Nos próximos anos, a sua segurança e soberania dependerão menos de tratados diplomáticos e mais de decisões económicas estratégicas. A tradicional divisão entre política comercial e defesa e segurança tornou-se insustentável num mundo onde cadeias de suprimentos são armas geopolíticas. A questão central é clara: com quem a Europa pode e deve fazer negócios?
A dependência europeia da China e da Rússia expôs vulnerabilidades inaceitáveis. A crise do gás russo, catalisada pela invasão da Ucrânia, demonstrou como a UE colocou a sua segurança energética nas mãos de um regime hostil. Ao mesmo tempo, a dependência europeia de componentes chineses em setores críticos, como telecomunicações e semicondutores, levanta preocupações sobre espionagem e interrupções industriais em caso de escalada de tensões com Pequim.
A própria NATO, no seu Conceito Estratégico 2030, reconhece essa realidade.

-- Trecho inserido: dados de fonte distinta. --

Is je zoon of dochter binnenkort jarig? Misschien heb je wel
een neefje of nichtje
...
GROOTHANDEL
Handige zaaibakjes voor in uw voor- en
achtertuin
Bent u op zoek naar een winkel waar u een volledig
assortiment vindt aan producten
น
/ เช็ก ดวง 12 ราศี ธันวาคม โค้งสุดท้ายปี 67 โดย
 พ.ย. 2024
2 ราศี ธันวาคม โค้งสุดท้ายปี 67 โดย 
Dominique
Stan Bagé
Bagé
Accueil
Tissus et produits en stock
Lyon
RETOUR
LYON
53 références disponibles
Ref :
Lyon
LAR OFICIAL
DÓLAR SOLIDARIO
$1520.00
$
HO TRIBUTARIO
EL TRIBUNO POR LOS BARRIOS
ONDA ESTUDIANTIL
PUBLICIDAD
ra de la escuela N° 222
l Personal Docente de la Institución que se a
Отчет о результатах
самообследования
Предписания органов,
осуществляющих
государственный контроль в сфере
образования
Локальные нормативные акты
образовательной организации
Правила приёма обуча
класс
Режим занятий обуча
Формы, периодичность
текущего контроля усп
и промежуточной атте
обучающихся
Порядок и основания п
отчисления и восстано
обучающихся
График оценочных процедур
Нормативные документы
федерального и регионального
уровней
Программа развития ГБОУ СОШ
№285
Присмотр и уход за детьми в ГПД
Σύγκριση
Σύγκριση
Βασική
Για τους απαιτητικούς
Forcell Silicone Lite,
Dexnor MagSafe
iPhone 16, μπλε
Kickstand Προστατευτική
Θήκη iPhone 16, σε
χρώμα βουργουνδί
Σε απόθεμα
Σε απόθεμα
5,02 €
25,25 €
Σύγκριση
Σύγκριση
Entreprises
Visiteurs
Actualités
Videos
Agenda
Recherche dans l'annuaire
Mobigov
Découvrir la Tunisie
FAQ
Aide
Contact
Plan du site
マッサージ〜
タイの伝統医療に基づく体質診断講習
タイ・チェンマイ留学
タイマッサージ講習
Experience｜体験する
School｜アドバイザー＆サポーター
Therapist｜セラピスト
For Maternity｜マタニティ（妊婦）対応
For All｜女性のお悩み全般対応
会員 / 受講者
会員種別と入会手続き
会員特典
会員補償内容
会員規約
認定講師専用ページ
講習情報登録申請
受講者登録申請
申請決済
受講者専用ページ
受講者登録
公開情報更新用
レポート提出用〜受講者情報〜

A Rússia deixou de ser um parceiro económico e passou a ser vista como uma ameaça direta e significativa, que deve ser enfrentada com aumento da prontidão militar, fortalecimento da parceria transatlântica e maiores investimentos em Defesa pelos Aliados europeus. Já a China passou a ser um desafio sistémico, exigindo dos Aliados uma política baseada na cooperação e vigilância estratégicas.
Isto inclui reduzir a dependência de cadeias de suprimentos críticas, proteger infraestrutura e propriedade intelectual contra coerção económica, fortalecer a inovação tecnológica para limitar a influência chinesa e reforçar parcerias no Indo-Pacífico para equilibrar o cenário geopolítico. Além disso, exige pressão por maior transparência militar e tecnológica da China e monitorização da sua parceria estratégica com a Rússia, que pode impactar diretamente a segurança euro-atlântica.
Neste contexto, a Europa precisa de uma nova abordagem para equilibrar riscos e interesses.
O modelo tradicional de comércio baseado apenas na eficiência económica já não é sustentável. A ideia de “strategic sourcing” ou “security-shoring” surge como uma solução necessária, onde as relações económicas passam a ser filtradas por um critério de segurança. Não basta à UE diversificar as suas cadeias produtivas; é essencial priorizar parceiros alinhados com os seus valores e interesses estratégicos, reduzindo a vulnerabilidade a regimes hostis.
Os Estados Unidos já aplicam esta lógica, incentivando os seus aliados a reduzirem a exposição à China em tecnologias sensíveis, discurso que não surgiu apenas com Donald Trump, pois Biden já o defendia. A UE deve seguir esse caminho, fortalecendo acordos com democracias industriais, ao mesmo tempo que estimula a reindustrialização interna em setores estratégicos.
Para isso, será necessário enfrentar desafios internos. Muitos países europeus mantêm relações comerciais profundas com Pequim e hesitam em adotar restrições que possam afetar os seus mercados, veja-se as afirmações recentes do primeiro-ministro espanhol.
Mas a escolha é inevitável: a UE não pode continuar a financiar a sua própria vulnerabilidade.
A transição para um modelo de “alliance-driven trade” deve ser uma prioridade. Se a UE quer garantir a sua autonomia estratégica, precisa alinhar a sua política económica à sua segurança coletiva. O tempo das ilusões terminou. A nova ordem mundial exige pragmatismo e decisões corajosas. Porque, no fim, as decisões económicas de hoje definirão a segurança da Europa no futuro!